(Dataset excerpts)
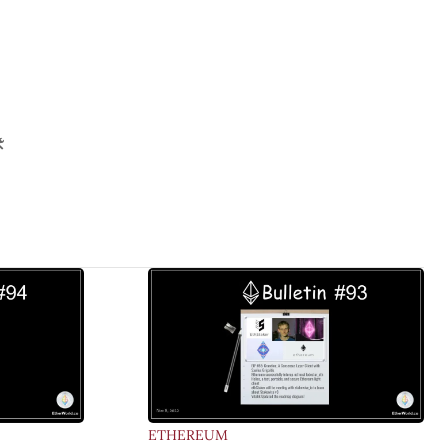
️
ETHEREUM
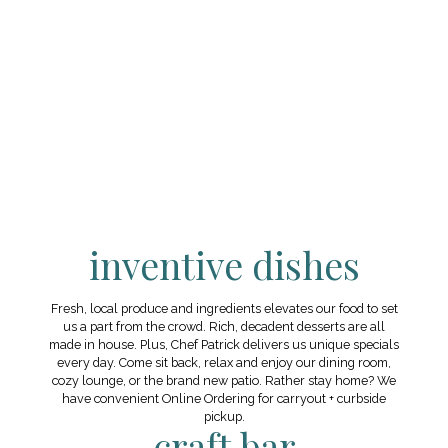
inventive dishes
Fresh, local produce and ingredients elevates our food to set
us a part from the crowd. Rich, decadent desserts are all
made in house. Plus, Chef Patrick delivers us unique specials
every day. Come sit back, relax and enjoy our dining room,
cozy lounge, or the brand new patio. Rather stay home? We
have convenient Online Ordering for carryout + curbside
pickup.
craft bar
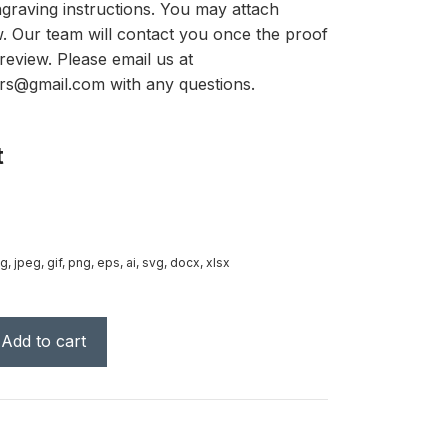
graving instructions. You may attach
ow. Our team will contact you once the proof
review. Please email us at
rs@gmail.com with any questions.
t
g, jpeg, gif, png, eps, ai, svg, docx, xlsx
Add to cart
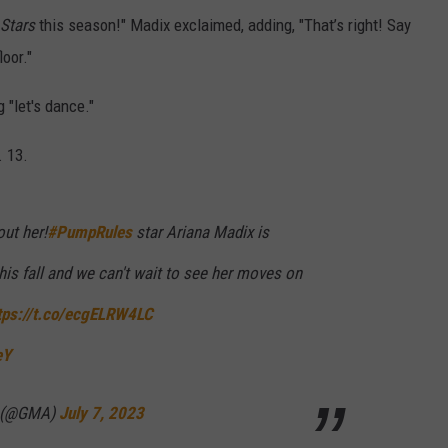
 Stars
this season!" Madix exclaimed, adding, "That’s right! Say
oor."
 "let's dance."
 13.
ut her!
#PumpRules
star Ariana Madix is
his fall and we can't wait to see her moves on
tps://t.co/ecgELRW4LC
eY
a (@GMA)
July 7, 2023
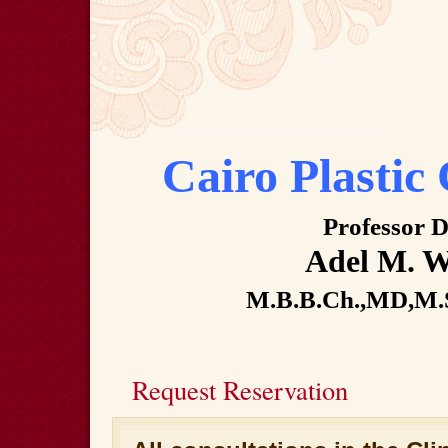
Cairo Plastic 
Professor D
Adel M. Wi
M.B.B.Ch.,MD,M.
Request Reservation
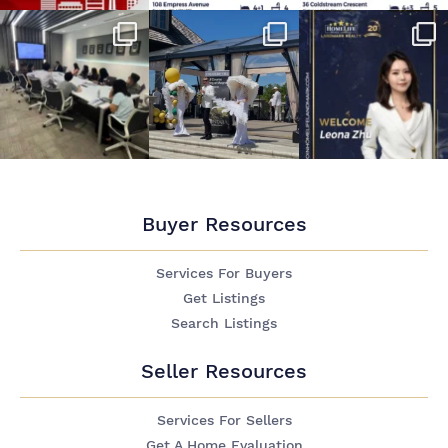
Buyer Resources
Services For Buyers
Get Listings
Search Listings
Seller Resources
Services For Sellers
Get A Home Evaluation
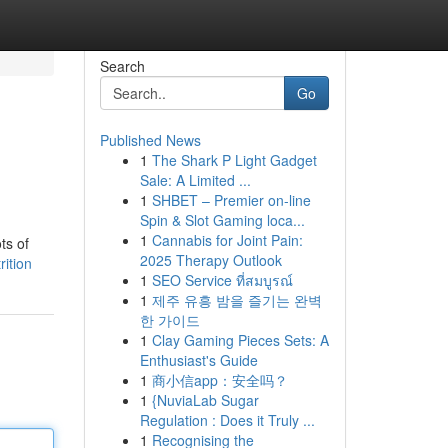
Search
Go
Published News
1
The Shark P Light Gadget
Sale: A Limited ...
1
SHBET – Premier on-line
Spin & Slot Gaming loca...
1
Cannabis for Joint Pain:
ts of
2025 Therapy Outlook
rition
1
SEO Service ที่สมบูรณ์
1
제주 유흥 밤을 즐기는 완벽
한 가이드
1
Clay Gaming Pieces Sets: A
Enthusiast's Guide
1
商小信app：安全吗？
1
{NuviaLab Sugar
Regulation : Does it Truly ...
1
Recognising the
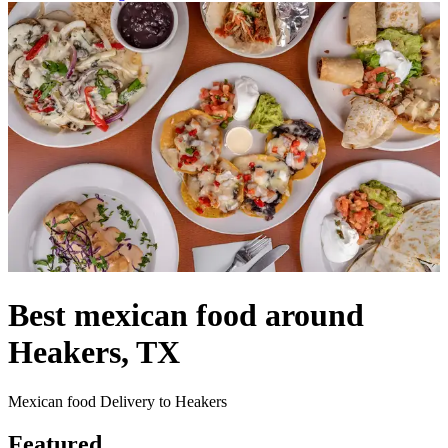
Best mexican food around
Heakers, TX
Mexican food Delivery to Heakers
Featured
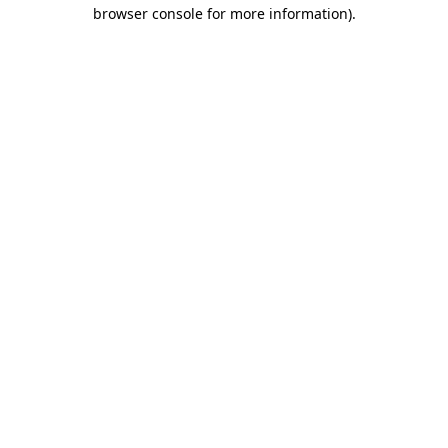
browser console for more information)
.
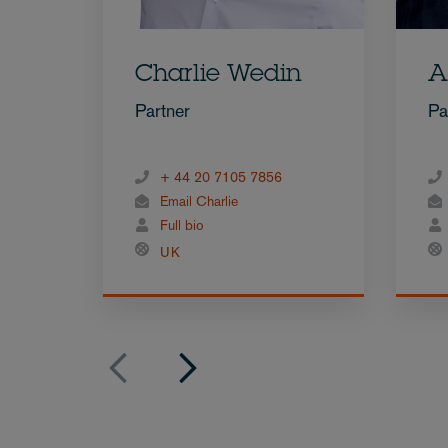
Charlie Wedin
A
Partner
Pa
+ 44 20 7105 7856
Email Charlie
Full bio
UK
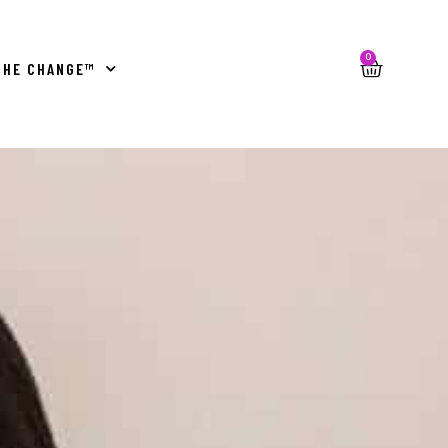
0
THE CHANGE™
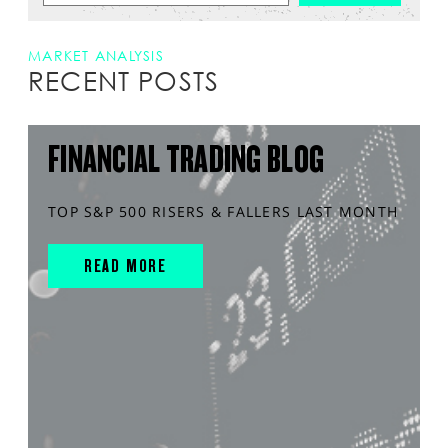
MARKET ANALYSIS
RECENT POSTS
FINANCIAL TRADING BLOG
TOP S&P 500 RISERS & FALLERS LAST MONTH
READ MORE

• **EXERCISE**: Pick out each line above that contains the word "Gaming", matching case exactly, and copy those lines.

• **ANSWER TO THE PROBLEM**:
Spin & Slot Gaming loca...
Clay Gaming Pieces Sets: A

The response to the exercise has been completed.